Return to content in this issue
A New Practical Desensitization Protocol for Oxaliplatin-Induced Immediate Hypersensitivity Reactions: A Necessary and Useful Approach
Park HJ1,3, Lee JH1,3, Kim SR1, Kim SH3, Park KH1,3, Lee CK2, Kang BD2, Beom SH2, Shin SJ2, Jung M2, Park JW1,3*
1Division of Allergy and Immunology, Department of Internal Medicine, Yonsei University College of Medicine, Seoul, Korea
2Division of Medical Oncology, Yonsei Cancer Center, Yonsei University College of Medicine, Seoul, Korea
3Severance Hospital Regional Pharmacovigilance Center, Seoul, Korea
J Investig Allergol Clin Immunol 2016; Vol 26(3)
: 168-176
doi: 10.18176/jiaci.0038
Background and Objective: Desensitization protocols for patients with immediate hypersensitivity reactions (IHSRs) have proven to be effective, but they are not widely used in clinical practice because of impracticalities such as high cost, long procedure duration, and a lack of trained personnel. We aimed to determine the clinical characteristics of oxaliplatin-induced IHSRs and assess measures to protect against these reactions and to validate a new practical desensitization protocol.
Methods: We retrospectively reviewed 2640 cases of oxaliplatin IHSRs in 271 oxaliplatin users and prospectively used a newly designed desensitization protocol 32 times in 12 patients with hypersensitivity to platinum-based chemotherapy. The protocol consisted of increases in infusion rate every 15 minutes, regardless of the concentration of the chemotherapy agent in the infusion bags.
Results: Of the 271 patients administered oxaliplatin, 45 (16.6%) experienced IHSRs. Of 39 patients who experienced an IHSR but needed to continue oxaliplatin, 6 (15.4%) stopped treatment due to the reaction, and 33 (84.6%) continued despite the risk of further reactions. The new desensitization protocol was successfully completed in 12 patients (100%), but it was ineffective in 3 patients (all with a negative skin prick test), who experienced fever without urticaria.
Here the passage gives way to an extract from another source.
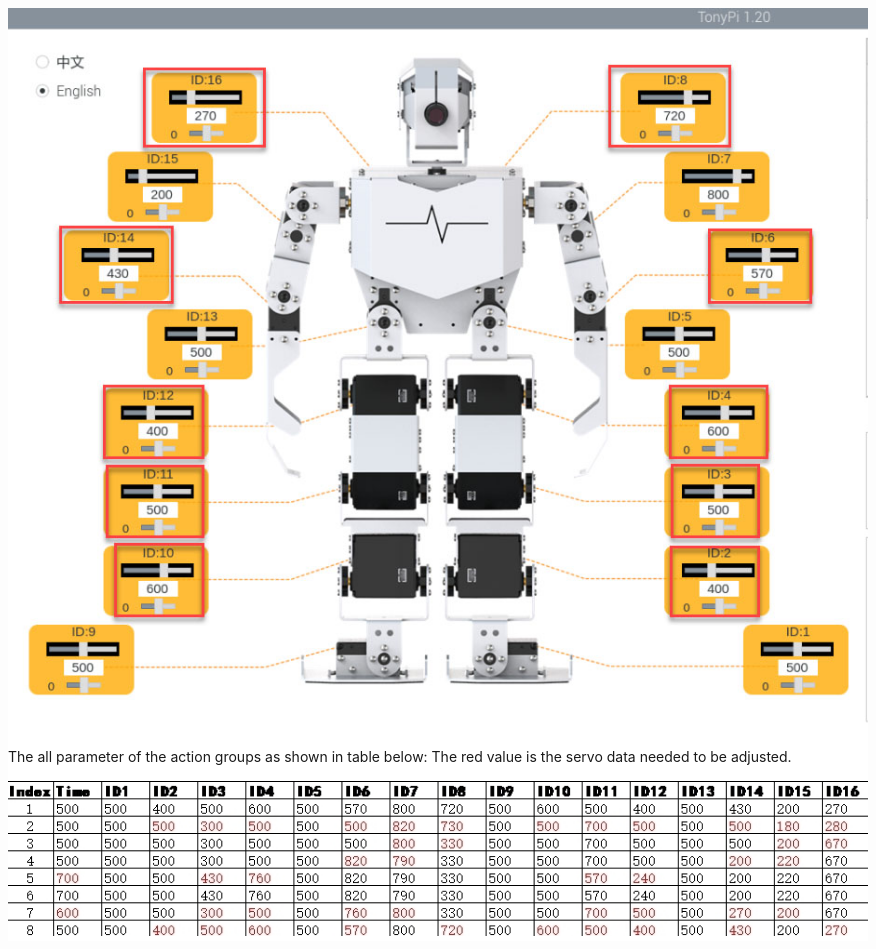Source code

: <img src="../_static/media/chapter_4/section_3/media/image9.jpeg" class="common_img" />

The all parameter of the action groups as shown in table below: The red value is the servo data needed to be adjusted.



<img src="../_static/media/chapter_4/section_3/media/image12.png" class="common_img" />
Conclusions: Many patients who experience oxaliplatin-induced IHSRs are required to stop first-line oxaliplatin-based chemotherapy or to continue without desensitization, with the associated risks. Our new desensitization protocol is practical and easy to use in clinical practice.
Key words: Chemotherapy. Cisplatin. Desensitization. Hypersensitivity. Oxaliplatin. Platinum. Skin test.